An interesting thing happened with this theory of the Aryan invasion. Jyotiba Phule argued that the Aryan invasion brought the brahmanas who subjugated the indigenous peoples; thus making them – sudras, dalits and tribals – the rightful claimants and inheritors of the land.
 
At the other end is the Hindutva version of history which holds that there was no invasion, the Aryans being indigenous to India, therefore giving a clean, linear descent to the Hindu Arya as the rightful inheritor of the land.
 
The explanation of origin is critical to any communal ideology. For Hindutva to be tenable, it must be established that only Hindu Aryas are true descendants of the land. How else can the notion of pitrubhumi hold valid?
 
Neither of these interpretations, however, is borne out by historical evidence. Apart from the Rigveda being the earliest source that refers to the arya, today we have the evidence provided by archaeology and linguistics. The Harappan cities cannot be equated with Vedic society as the urban culture of the former is distinctly different from the predominantly pastoral culture of the latter.
 
Archaeological evidence from the North-West of the subcontinent and dating to 3000 B.C. onwards provides no evidence of a large scale invasion or migration. However there is evidence of contact between the North-West and the areas beyond in Afghanistan, North-Eastern Iran and the Oxus valley, especially in the second millennium B.C. That would suggest there was a frequent movement of people and goods between these areas.
 
Religious monuments, their creation and destruction, often become central to communal discourse. In studying history, we must understand that religious monuments represent the religions of the elite, that they are a statement of wealth, power and authority. Only the rich build monuments and because the religious monument, be it the temple, mosque or stupa has also been the safe deposit for a lot of wealth, they have been the target over the ages of ravage and plunder.

Required tasks -
1/ List the areas beyond the North-West that the passage on the Aryan invasion theory names as having contact with it.
2/ According to the passage on the Aryan invasion theory, why can the Harappan cities not be equated with Vedic society?
3/ Write the next few sentences of the passage on the Aryan invasion theory, picking up after its final sentence.
The data that follow come from a separate source and are unrelated to the passage above.

Data segment -

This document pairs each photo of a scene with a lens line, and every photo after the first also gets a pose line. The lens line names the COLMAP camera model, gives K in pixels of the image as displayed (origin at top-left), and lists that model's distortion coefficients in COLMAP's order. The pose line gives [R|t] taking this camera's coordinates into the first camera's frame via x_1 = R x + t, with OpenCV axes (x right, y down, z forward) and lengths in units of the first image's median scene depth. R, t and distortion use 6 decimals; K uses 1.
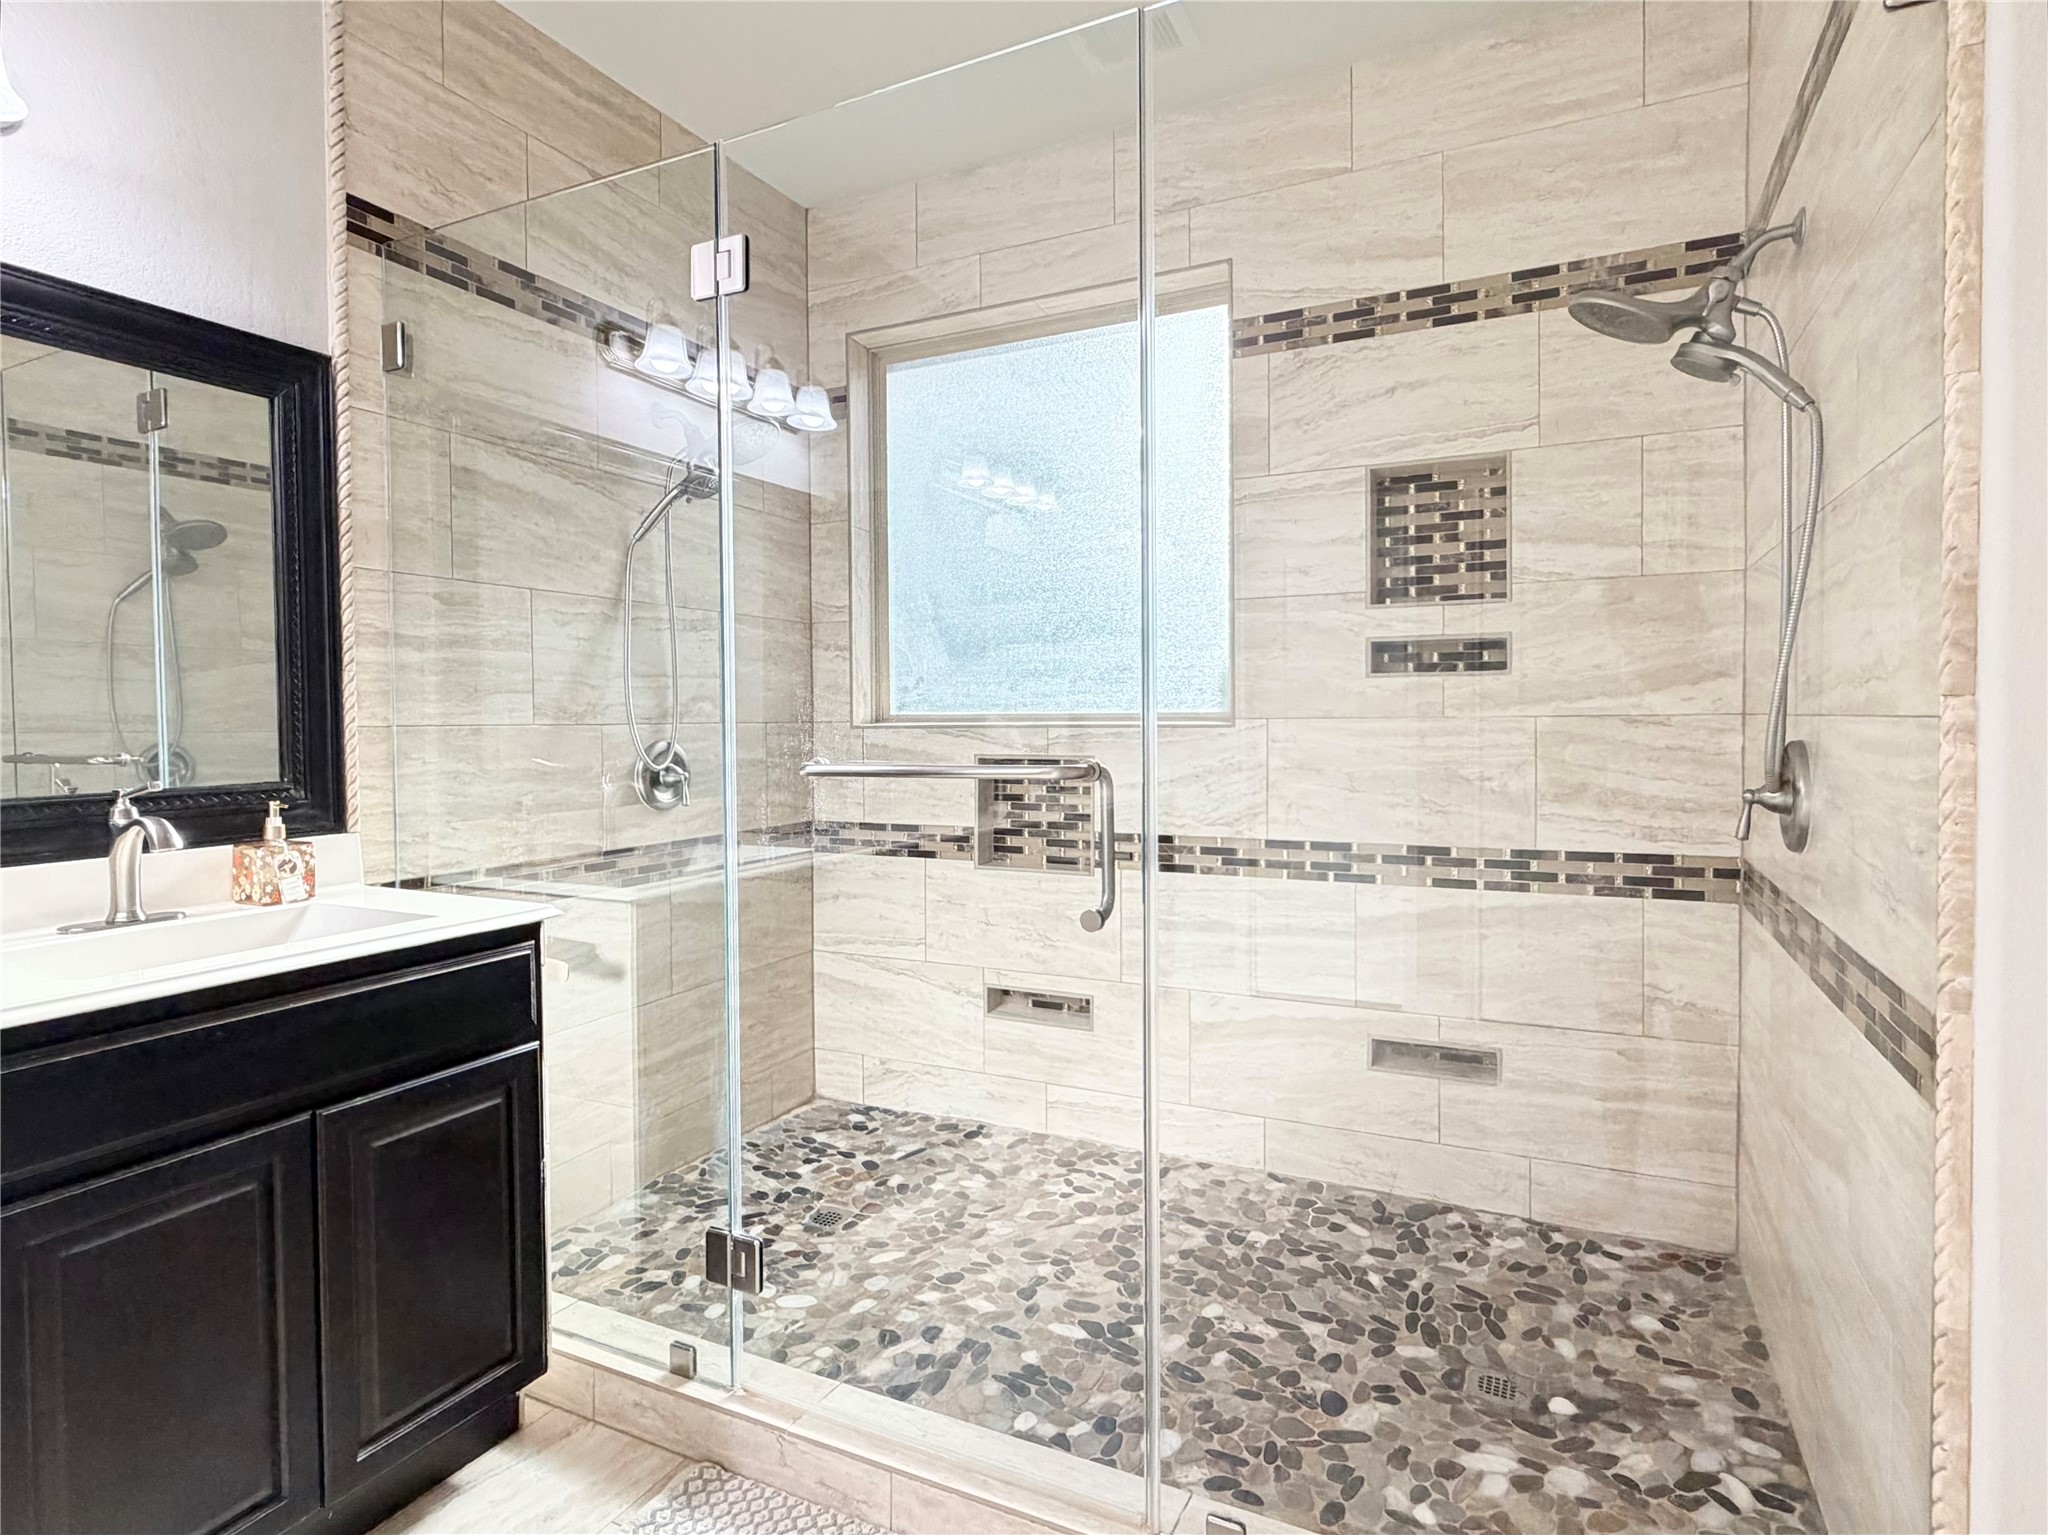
lens RADIAL K [[1091.8, 0, 1024.7], [0, 1091.8, 743.1], [0, 0, 1]] dist [-0.004091, 0.000160]
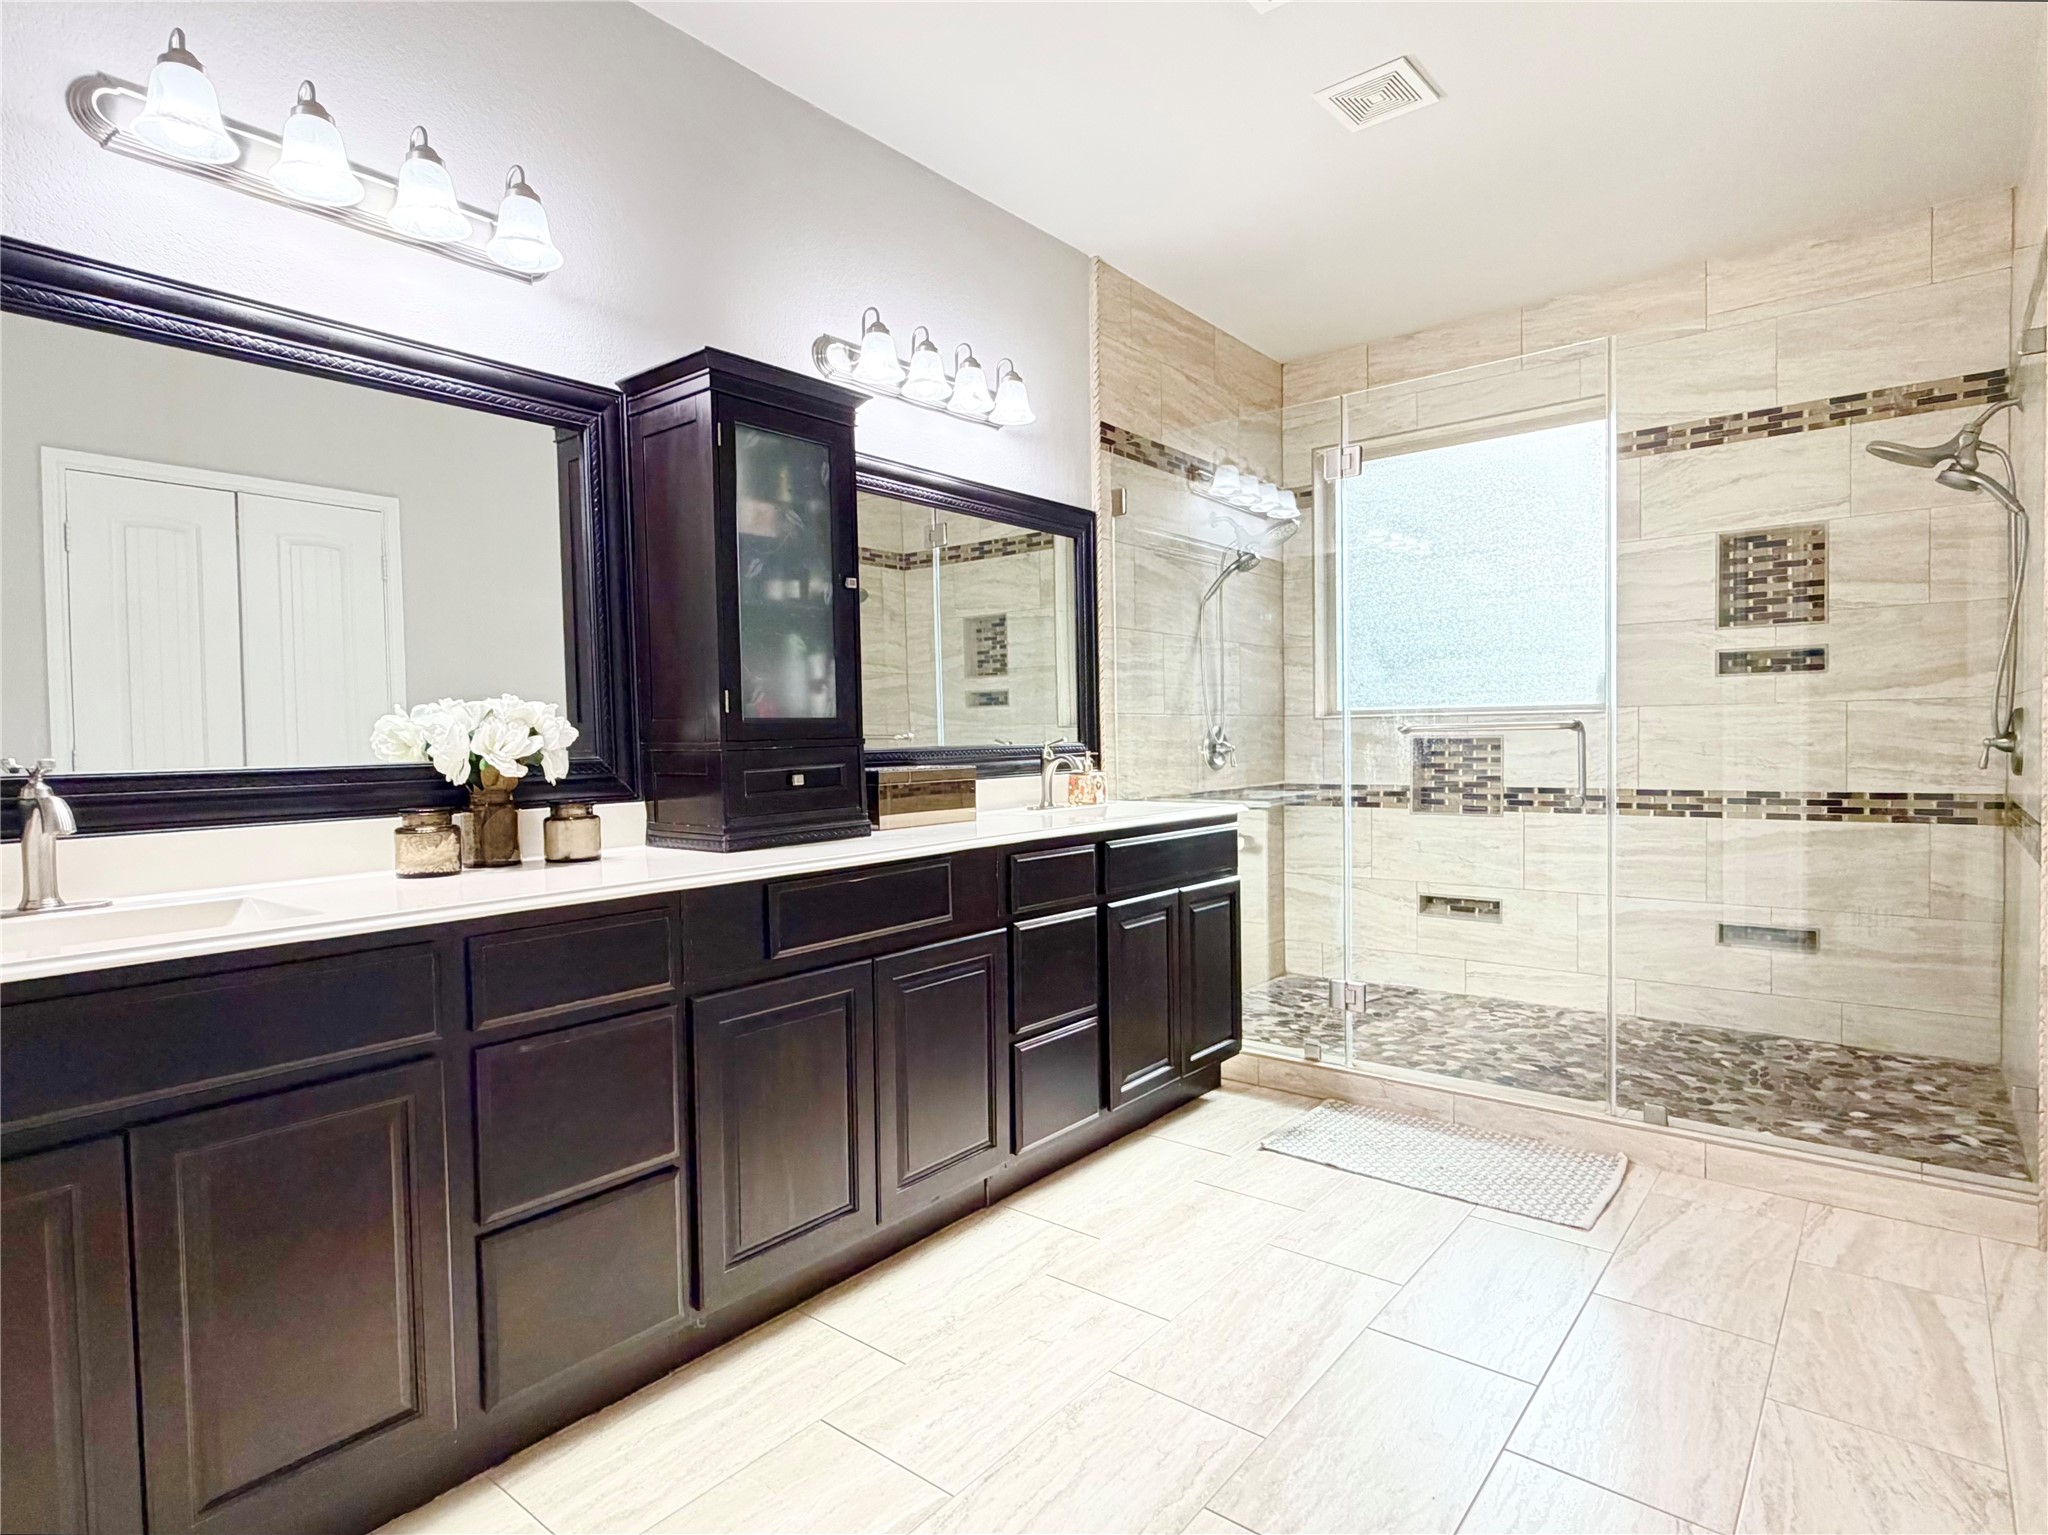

Replies -
1/ Afghanistan, North-Eastern Iran, the Oxus valley

2/ The Harappan culture was urban, while Vedic society was predominantly pastoral.

3/
Religious conflicts there have been many and periodic. But that these have been only between the Muslims and the Hindus is nonsense. Shaivites and Buddhists had conflicts, King Shashanka of Assam destroyed Buddhist temples in the North-East and there is evidence of Jains and Shaivites clashing in the region of Karnataka during the ancient period.
 
When we study Indian history, we also need to examine religion in Indian history which was quite different from the way religion evolved through the history of Europe. Indian or sub continental history is replete with instances, from the ancient period on, of the patronage by rulers of religions other than their own. The ruler or the monarch had to observe a policy of pluralism.
 
This is unheard of in European history where you would never hear of a Christian monarch ever building a mosque. Various eras in Indian history are full of such examples: during the rule by the Kushans, there was evidence of a co-existence of Shaivism and Buddhism, during the medieval period, the Moghul kings provide examples of this.
 
So we need to ask ourselves the motive or reason behind this multi-purpose patronage? Was it a good political policy? Or was it pragmatic for a pluralist society?
 
—Prof. Romila Thapar
J.N.U. New Delhi

In 1997, Khoj education for a plural India programme held a workshop that enabled interaction
between in India's leading historians and school teachers in Mumbai. This article is the edited transcript of the lecture by professor Romila Thapar.